* [WHAT THIS TASK INVOLVES]:
Resume the history of the 167th Support Group below by writing the next few paragraphs, starting after its last sentence.

* [TEXT SHOWN]:
Abbreviations: POL — Petroleum Oil Lubricants; EAB — Echelon Above Brigade

== History ==
Established at Grenier Field U.S. Army Reserve Center, on Galaxy Way, on the grounds of Manchester-Boston Regional Airport (the former Grenier Air Force Base), the 167th Support Group used a nominal Manchester, New Hampshire postal address, although that portion of the airport was on the Londonderry side of the city boundary.

In 1980, the peacetime Army Reserve chain of command was overlaid with a CAPSTONE wartime trace. In an expansion of the roundout and affiliation program begun ten years earlier, CAPSTONE purported to align every Army Reserve unit with the active and reserve component units with which they were anticipated to deploy. Like other Army Reserve units, the 167th Support Group maintained lines of communication with the units – often hundreds or thousands of miles away in peacetime – who would presumably serve above or below them in the event of mobilization. This communication, in some cases, extended to coordinated annual training opportunities.

* [RECORDS PROVIDED]:
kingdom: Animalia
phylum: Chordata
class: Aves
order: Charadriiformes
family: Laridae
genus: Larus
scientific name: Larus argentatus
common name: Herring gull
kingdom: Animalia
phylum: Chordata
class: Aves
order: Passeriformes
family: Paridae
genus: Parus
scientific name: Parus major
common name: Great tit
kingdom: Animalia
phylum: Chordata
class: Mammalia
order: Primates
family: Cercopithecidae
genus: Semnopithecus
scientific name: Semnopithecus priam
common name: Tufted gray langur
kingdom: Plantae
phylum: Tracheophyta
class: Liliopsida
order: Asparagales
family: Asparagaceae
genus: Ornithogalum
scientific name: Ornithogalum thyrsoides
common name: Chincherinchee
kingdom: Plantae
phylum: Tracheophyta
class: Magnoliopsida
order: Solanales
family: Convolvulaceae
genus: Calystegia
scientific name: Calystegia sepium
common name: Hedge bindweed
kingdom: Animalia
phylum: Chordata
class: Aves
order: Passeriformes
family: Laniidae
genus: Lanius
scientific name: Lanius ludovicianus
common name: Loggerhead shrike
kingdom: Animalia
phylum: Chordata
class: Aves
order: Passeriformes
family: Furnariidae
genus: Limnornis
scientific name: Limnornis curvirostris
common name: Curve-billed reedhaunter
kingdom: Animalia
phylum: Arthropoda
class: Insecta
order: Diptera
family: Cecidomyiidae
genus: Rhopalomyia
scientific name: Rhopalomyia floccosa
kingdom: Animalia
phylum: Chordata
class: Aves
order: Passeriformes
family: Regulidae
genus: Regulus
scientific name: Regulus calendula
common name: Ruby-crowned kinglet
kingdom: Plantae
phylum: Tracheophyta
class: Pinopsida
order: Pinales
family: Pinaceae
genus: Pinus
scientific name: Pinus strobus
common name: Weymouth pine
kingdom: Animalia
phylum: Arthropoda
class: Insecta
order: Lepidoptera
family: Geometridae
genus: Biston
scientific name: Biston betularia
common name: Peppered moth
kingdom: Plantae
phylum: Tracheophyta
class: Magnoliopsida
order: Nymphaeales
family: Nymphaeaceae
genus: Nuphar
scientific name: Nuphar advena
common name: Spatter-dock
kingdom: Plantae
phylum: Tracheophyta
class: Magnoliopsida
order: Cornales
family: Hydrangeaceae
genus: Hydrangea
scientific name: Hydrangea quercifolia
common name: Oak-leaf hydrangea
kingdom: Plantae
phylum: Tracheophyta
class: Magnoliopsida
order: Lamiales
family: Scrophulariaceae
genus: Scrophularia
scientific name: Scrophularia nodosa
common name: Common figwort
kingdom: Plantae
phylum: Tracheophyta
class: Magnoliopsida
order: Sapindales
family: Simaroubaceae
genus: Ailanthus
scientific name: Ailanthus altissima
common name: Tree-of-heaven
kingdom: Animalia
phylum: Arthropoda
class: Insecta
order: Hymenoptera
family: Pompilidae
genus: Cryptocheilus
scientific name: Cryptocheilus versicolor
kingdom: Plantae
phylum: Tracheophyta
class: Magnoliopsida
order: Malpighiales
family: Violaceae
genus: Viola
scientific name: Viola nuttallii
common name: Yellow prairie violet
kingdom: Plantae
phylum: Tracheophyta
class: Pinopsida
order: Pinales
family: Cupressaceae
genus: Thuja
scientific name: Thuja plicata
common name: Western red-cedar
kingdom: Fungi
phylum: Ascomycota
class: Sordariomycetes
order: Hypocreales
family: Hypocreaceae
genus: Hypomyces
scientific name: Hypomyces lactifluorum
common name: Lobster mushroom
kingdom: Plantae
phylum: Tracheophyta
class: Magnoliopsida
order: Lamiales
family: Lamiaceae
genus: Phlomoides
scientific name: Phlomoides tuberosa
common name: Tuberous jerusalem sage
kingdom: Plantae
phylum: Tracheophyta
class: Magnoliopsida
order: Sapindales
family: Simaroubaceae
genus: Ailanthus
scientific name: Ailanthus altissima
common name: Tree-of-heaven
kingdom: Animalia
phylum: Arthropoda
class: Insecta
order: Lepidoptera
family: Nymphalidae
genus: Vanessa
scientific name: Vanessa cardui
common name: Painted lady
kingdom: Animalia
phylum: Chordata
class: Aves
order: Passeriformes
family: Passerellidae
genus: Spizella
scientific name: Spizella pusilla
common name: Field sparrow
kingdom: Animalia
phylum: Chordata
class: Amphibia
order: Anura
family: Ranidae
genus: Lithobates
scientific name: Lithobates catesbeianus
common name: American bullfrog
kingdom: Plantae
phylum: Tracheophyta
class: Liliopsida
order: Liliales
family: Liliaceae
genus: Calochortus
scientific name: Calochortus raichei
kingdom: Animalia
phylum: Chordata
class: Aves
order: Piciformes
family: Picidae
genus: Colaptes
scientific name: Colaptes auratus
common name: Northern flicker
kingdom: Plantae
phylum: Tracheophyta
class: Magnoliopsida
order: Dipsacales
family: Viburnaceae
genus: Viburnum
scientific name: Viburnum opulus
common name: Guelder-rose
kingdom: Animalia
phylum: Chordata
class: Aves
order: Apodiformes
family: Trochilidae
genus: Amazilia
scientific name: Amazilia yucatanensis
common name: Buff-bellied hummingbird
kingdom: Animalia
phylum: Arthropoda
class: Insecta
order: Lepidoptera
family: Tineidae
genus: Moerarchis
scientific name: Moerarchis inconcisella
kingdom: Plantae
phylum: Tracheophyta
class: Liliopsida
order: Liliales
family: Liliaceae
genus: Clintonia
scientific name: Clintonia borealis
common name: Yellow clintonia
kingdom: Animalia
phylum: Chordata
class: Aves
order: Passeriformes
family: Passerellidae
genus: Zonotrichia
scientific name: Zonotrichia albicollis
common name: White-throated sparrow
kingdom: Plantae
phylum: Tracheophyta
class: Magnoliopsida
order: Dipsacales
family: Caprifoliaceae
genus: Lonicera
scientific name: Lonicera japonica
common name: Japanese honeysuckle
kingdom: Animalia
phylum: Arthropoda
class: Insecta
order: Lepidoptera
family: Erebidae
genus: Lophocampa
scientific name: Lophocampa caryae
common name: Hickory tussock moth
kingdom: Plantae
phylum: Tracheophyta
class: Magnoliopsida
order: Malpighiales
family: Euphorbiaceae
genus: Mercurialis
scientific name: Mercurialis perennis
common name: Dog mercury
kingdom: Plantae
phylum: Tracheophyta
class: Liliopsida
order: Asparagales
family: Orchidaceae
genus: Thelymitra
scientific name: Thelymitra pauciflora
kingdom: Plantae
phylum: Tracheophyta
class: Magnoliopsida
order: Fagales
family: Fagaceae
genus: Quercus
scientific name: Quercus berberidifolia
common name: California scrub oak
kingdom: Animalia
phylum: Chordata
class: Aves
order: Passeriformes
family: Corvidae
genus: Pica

* [WRITTEN REPLY]:
Many of the 167th's units and individual soldiers rotated through Honduras in the 1980s. Operation Fuertes Caminos ("strong roads") provided villagers with roads on which to move their crops to market, while providing invaluable real-world training and experience to reserve engineers, medical personnel, logisticians and others.

Operation Nordic Shield was held in the summer of 1987. Units of the 94th Army Reserve Command; principally the 167th Support Group, the 187th Infantry Brigade (Separate), and their subordinate battalions and companies; deployed to Canadian Forces Base Gagetown in southern New Brunswick, to simulate the defense of Iceland against Warsaw Pact forces, the CAPSTONE mission of both the 187th and 167th.

Units under the 167th participated in a series of mobilization exercises in the 1980s, including the Selected Reserve Call-Up (23–25 October 1987), Golden Thrust '88 (November 1988), and Proud Eagle 90 (12 October through 2 November 1989). Each of these was designed to evaluate not only the units' ability to prepare to mobilize, but to examine the mobilization processes, systems, and logistical coordination so as to find and correct the unanticipated flaws.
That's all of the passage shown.